By Randall Grantham
Community Columnist
As you know, we spent a week at the Georgia cabin last month and I told you about the good times — the T-shirts, the motorcycle rides and the trout catching, among other things. But I didn’t tell you about the hard times or the scary times. Of course, we all thought of Dad and missed him, but it was more than that.
Like the fact that when my brother got there a few hours before Mom and me, he found a 3-½ foot timber rattler stretched across the front step, sunning on the river rock slabs my parents had laid.
Alan apparently had not read my previous column about the decimation of venomous vipers around the world because, after missing the thing four or five times at point blank range with a .357, he beat it to death with a stick.
I also didn’t mention, in the earlier article, the fact that when he turned on the water valve under the house for the first time of the year, it looked like one of the scenic waterfalls that dot the mountains. The house is an A-frame perched on the side of a mountain and water flowed freely everywhere you looked under the place.
Now I’ve had my fair share of experience with flooded houses. We’ve flooded the one here in Lutz at least four times. Those weren’t from frozen pipes like what happened in Georgia but from a toilet handle sticking and the water continuing to run until the drain field overloaded and the water had no place to go except onto the bathroom floor and then throughout the house.
The first time years ago, it happened after Ginny got up and I had slept in. When I woke up and swung my legs over the side of the bed … kersplash … my feet went right into an inch of water on the bedroom floor.

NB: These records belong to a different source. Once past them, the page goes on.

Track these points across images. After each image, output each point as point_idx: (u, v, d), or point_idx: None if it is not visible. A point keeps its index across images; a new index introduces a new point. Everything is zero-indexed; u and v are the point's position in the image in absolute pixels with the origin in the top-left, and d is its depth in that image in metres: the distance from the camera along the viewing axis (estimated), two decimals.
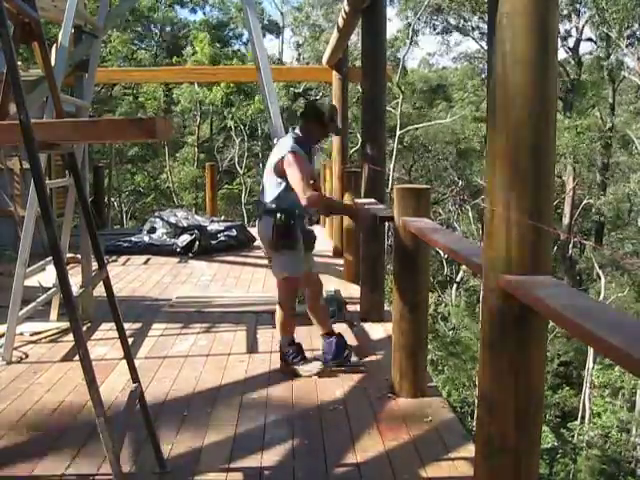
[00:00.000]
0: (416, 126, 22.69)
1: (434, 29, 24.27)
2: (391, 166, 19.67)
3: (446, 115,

We replaced the drain field then, but oak tree roots have a way of finding nutrients and re-infiltrating the line. So it happened again. This time the water went throughout the house, into both bathrooms, two bedrooms, the hallway and even the dining area and kitchen. At least it was clean water.
After promising ourselves it would never happen again because we would watch those toilet handles like a hawk, it happened two more times, both times on Ginny’s birthday a few years ago. Once slightly after midnight as her big day arrived, and then again, slightly before midnight less than 24 hours later. I blame our inebriated birthday guests.

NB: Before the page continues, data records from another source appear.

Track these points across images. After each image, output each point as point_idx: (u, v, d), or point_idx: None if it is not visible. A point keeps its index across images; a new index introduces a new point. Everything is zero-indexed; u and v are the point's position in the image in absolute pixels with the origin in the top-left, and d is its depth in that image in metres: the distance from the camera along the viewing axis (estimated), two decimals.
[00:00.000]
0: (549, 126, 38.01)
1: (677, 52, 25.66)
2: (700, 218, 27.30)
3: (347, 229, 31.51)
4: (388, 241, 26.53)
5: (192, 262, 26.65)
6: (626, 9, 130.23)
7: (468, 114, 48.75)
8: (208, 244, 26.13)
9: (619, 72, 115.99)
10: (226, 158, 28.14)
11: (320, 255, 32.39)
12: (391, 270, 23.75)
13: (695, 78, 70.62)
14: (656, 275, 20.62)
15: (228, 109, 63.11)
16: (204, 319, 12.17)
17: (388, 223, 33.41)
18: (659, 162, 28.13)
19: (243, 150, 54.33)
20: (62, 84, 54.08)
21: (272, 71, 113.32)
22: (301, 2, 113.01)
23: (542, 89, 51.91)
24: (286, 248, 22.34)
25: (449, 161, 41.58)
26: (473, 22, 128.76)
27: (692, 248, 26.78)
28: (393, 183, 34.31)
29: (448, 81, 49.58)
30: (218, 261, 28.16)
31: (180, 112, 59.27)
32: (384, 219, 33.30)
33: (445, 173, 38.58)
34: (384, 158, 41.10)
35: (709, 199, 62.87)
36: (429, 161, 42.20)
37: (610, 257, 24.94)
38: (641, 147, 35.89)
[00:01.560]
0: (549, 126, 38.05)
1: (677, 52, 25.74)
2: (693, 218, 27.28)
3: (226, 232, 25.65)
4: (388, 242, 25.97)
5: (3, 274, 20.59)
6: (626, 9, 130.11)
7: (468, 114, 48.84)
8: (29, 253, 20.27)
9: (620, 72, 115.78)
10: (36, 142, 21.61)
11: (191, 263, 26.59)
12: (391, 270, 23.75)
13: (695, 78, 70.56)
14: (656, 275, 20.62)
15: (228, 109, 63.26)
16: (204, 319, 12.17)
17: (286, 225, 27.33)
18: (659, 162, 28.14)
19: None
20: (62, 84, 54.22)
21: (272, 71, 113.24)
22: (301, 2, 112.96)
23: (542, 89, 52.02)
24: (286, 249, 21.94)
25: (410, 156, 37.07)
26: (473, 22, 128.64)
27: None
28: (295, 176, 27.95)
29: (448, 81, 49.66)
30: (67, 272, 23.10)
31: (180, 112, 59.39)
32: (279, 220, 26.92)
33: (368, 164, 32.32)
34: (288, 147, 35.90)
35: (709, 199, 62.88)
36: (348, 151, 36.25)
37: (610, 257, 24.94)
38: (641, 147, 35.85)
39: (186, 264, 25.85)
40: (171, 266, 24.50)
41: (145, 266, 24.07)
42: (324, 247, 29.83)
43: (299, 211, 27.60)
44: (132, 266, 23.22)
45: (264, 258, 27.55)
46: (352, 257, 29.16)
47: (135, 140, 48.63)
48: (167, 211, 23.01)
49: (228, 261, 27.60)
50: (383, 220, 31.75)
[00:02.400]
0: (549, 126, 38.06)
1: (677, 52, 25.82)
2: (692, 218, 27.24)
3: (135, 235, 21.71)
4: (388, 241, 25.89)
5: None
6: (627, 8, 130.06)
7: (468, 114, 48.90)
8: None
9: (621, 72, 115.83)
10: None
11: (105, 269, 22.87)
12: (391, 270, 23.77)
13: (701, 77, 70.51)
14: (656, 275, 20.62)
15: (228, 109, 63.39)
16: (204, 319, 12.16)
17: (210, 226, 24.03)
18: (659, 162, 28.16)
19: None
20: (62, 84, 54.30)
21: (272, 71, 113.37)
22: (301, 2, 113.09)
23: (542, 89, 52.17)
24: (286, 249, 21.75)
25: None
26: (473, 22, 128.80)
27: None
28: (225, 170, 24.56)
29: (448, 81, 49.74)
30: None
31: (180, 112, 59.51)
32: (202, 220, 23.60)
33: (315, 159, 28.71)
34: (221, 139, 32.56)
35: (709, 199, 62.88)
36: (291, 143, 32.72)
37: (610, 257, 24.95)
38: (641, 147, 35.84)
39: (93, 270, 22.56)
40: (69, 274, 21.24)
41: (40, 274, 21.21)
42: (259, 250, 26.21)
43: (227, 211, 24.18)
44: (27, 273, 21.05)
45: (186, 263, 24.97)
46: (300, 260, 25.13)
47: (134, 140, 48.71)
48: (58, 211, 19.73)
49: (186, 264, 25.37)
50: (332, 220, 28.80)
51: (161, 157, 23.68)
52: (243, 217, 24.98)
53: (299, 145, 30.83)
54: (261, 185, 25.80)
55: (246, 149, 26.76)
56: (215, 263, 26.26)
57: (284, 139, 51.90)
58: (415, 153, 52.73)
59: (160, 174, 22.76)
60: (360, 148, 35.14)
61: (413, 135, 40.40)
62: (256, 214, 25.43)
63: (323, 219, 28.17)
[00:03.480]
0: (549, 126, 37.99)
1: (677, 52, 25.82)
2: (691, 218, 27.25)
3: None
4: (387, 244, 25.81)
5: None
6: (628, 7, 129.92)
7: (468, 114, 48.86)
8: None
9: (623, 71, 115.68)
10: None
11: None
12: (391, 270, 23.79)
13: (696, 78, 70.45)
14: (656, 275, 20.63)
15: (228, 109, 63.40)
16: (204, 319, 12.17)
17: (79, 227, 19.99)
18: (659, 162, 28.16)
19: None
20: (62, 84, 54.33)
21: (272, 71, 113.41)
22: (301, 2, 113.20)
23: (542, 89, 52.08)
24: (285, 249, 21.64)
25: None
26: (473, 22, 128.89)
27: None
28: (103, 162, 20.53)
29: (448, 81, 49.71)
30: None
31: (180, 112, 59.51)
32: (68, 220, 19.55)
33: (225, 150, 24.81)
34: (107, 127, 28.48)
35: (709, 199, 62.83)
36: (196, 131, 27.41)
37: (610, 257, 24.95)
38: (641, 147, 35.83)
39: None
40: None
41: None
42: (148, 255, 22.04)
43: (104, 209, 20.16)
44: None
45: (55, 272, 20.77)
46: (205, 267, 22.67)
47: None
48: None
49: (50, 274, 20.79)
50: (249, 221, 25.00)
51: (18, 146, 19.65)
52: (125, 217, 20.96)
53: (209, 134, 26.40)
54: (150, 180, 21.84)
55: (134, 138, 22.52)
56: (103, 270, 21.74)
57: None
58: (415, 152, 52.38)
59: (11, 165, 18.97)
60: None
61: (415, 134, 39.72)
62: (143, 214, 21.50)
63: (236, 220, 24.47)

So we moved the drain field away from all the oak trees and figured we were good. We never expected our place in Homosassa to flood. It’s a doublewide on stilts, 15 feet off the ground. If it flooded, we’d need an ark, we figured. But we didn’t figure on squirrels.

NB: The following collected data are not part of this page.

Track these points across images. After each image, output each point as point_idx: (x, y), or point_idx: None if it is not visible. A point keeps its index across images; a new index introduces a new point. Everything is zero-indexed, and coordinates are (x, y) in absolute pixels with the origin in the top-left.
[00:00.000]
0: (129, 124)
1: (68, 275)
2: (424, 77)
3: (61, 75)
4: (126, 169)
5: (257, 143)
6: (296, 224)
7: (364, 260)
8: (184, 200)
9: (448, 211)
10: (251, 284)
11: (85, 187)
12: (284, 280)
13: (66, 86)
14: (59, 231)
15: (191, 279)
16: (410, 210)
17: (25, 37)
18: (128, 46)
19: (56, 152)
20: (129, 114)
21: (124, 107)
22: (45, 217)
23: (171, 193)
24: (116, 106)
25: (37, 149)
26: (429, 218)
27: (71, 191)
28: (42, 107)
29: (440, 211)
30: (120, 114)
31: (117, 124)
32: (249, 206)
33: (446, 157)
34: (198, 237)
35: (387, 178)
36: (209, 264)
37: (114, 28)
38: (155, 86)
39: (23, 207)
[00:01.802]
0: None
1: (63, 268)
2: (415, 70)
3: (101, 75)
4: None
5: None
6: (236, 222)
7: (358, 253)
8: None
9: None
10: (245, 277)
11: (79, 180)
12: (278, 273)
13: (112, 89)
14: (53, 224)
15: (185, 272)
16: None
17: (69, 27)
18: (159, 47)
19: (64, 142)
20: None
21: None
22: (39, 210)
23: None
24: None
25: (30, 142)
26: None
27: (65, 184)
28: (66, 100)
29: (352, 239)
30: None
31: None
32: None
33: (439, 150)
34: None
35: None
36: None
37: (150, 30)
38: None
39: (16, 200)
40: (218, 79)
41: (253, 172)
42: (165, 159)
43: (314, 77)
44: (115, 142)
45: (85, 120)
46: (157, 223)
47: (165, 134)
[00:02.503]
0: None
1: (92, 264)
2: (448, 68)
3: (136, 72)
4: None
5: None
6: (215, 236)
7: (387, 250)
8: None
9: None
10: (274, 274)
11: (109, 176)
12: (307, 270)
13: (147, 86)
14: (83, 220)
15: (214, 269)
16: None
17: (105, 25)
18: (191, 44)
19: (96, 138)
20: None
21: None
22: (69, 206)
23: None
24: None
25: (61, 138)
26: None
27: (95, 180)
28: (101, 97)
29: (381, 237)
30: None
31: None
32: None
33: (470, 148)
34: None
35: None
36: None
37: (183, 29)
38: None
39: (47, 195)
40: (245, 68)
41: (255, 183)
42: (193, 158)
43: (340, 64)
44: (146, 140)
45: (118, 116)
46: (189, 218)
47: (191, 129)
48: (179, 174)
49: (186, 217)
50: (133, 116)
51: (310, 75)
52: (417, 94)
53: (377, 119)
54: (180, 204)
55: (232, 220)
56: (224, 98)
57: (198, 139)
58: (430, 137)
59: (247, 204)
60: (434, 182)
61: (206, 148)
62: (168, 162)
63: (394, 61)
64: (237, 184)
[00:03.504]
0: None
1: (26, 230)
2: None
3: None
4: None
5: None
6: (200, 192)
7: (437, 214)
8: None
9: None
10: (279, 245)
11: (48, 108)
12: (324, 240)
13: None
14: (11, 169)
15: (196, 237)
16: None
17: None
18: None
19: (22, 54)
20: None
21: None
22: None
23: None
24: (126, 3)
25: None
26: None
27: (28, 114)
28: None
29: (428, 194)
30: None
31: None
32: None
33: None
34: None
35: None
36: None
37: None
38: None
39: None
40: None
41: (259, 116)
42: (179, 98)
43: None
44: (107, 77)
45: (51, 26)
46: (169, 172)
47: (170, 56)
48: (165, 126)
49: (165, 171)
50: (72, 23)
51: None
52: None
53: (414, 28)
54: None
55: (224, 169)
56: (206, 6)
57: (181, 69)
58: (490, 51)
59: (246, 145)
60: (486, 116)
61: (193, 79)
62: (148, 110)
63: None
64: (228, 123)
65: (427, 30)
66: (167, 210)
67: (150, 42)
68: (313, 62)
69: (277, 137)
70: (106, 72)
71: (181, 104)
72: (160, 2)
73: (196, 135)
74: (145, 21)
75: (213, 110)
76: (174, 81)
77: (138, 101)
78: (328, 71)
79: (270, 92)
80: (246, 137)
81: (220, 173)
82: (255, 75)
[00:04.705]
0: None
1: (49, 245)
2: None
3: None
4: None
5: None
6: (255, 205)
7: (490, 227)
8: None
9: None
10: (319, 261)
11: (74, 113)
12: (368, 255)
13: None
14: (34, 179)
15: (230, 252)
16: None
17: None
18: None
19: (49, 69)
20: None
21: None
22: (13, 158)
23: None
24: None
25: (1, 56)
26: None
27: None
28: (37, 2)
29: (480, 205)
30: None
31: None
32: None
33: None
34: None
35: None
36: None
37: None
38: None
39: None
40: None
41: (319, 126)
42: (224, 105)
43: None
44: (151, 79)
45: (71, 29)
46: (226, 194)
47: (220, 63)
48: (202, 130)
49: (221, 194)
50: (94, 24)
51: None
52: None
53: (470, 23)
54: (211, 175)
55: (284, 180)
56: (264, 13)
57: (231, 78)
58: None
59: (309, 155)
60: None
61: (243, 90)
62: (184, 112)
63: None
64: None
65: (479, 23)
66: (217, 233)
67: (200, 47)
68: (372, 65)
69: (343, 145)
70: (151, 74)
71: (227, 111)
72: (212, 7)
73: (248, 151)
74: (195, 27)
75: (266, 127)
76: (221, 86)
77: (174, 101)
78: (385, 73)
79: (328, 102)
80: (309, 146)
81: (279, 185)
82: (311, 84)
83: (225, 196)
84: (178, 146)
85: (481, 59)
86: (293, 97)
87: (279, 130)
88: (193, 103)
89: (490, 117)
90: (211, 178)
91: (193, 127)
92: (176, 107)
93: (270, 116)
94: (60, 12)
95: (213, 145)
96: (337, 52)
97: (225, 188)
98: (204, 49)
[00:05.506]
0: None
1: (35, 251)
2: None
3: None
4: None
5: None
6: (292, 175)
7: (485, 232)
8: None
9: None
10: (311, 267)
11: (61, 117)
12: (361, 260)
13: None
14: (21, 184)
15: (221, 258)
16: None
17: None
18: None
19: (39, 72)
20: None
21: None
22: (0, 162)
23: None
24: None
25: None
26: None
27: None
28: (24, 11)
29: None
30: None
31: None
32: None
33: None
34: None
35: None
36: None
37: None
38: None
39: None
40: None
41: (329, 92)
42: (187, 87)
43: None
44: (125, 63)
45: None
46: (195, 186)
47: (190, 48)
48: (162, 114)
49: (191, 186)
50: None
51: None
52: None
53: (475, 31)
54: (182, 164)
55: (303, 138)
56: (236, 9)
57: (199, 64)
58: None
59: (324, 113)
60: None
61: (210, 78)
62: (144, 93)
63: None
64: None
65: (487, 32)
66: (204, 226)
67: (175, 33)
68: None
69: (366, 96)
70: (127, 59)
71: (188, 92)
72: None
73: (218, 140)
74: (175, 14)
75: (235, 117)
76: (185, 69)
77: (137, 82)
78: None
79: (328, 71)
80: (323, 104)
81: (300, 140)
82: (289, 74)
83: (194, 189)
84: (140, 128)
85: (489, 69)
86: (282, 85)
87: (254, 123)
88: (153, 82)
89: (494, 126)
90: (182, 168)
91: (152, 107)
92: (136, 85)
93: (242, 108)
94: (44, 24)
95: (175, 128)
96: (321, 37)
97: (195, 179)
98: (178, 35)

You may remember the article I wrote about that. My neighbor happened to notice water flowing out from under my house after the rodents chewed a hole in the bathtub supply line.
The flood in Georgia was kind of like that one. But instead of a flow, it was cascades of water. From everywhere!
Luckily, all the pipes that broke were downstairs and mostly under the house, so there was no damage to the interior. It was inconvenient, to be sure.
The first night, we had only hose water to fill buckets to flush toilets or put in bowls. The second day we were able to restore running water to the house, but only cold water. And if you’ve spent any time in the mountains, you know that their cold water gives new meaning to the word “cold.” The showers we forced ourselves into on the third day were …“brisk” doesn’t do it justice. “Take-your-breath-away cold” comes close, but still falls short of the mark.
We got it fixed and now it’s better than before, with the new freeze-resistant pipe. But it took up a lot of our time and attention. It was emotionally draining and at one point Mom said maybe she should just sell the place. “Maybe it’s a message from Dad,” she said.
With a history of dealing with similar situations, I was able to put some perspective on the situation. Darn right it was a message from Dad, I told her. He was saying get those pipes fixed and let’s go out there and catch some trout!